Dataset items:
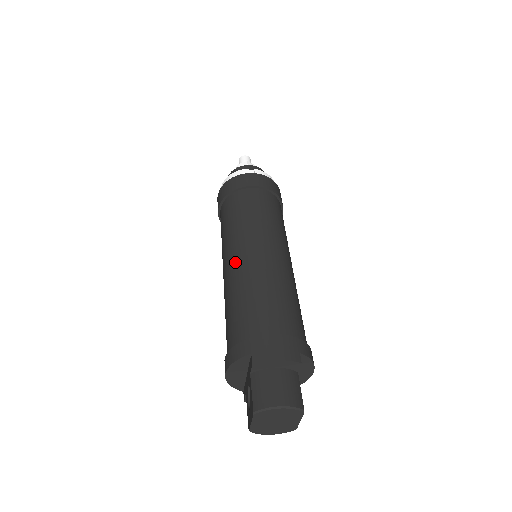
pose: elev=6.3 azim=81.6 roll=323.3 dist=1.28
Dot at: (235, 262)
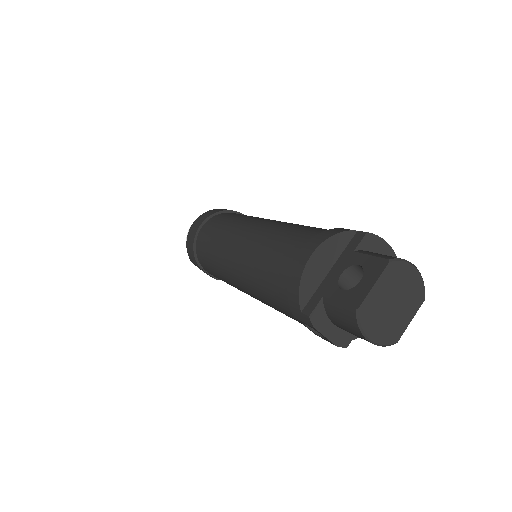
Dot at: (269, 221)
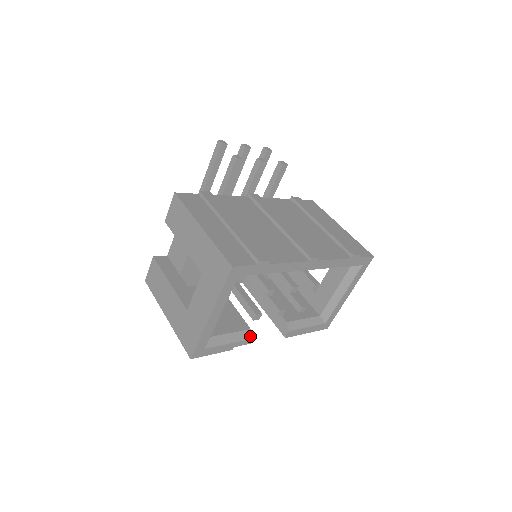
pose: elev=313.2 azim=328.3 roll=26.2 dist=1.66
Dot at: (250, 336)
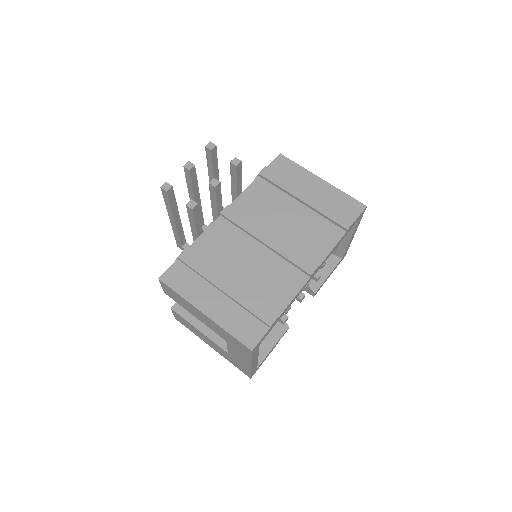
Dot at: (286, 327)
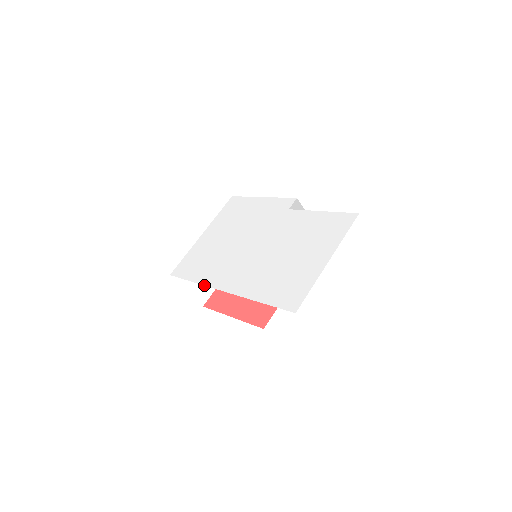
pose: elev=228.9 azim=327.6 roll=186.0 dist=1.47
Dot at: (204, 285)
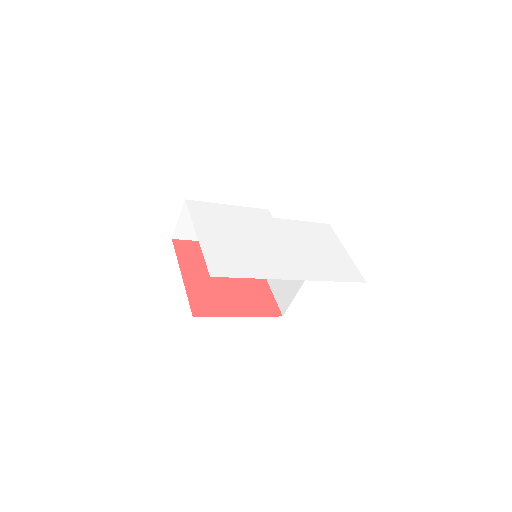
Dot at: occluded
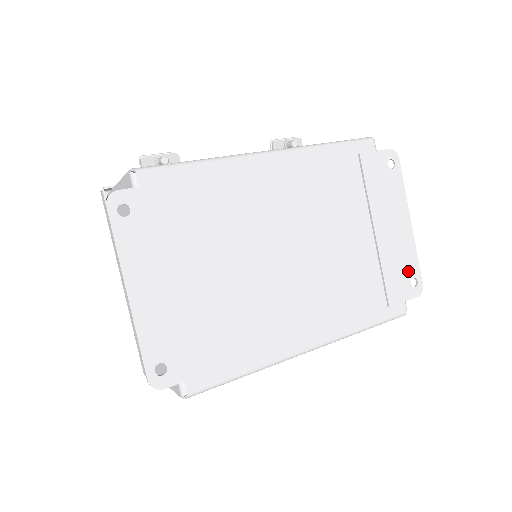
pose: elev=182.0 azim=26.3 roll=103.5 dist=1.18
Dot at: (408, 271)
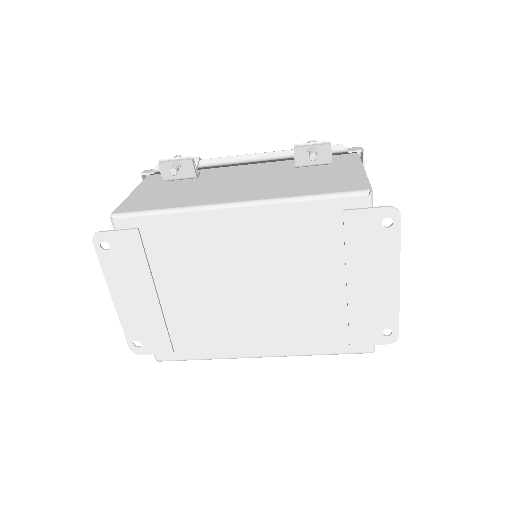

» **REQUIREMENT**:
List each line in the rows above that contains the string "pose", treating uppercase and lowercase letters as different.

» **FINISHED ANSWER**:
pose: elev=6.3 azim=81.6 roll=323.3 dist=1.28
pose: elev=313.2 azim=328.3 roll=26.2 dist=1.66
pose: elev=228.9 azim=327.6 roll=186.0 dist=1.47
pose: elev=182.0 azim=26.3 roll=103.5 dist=1.18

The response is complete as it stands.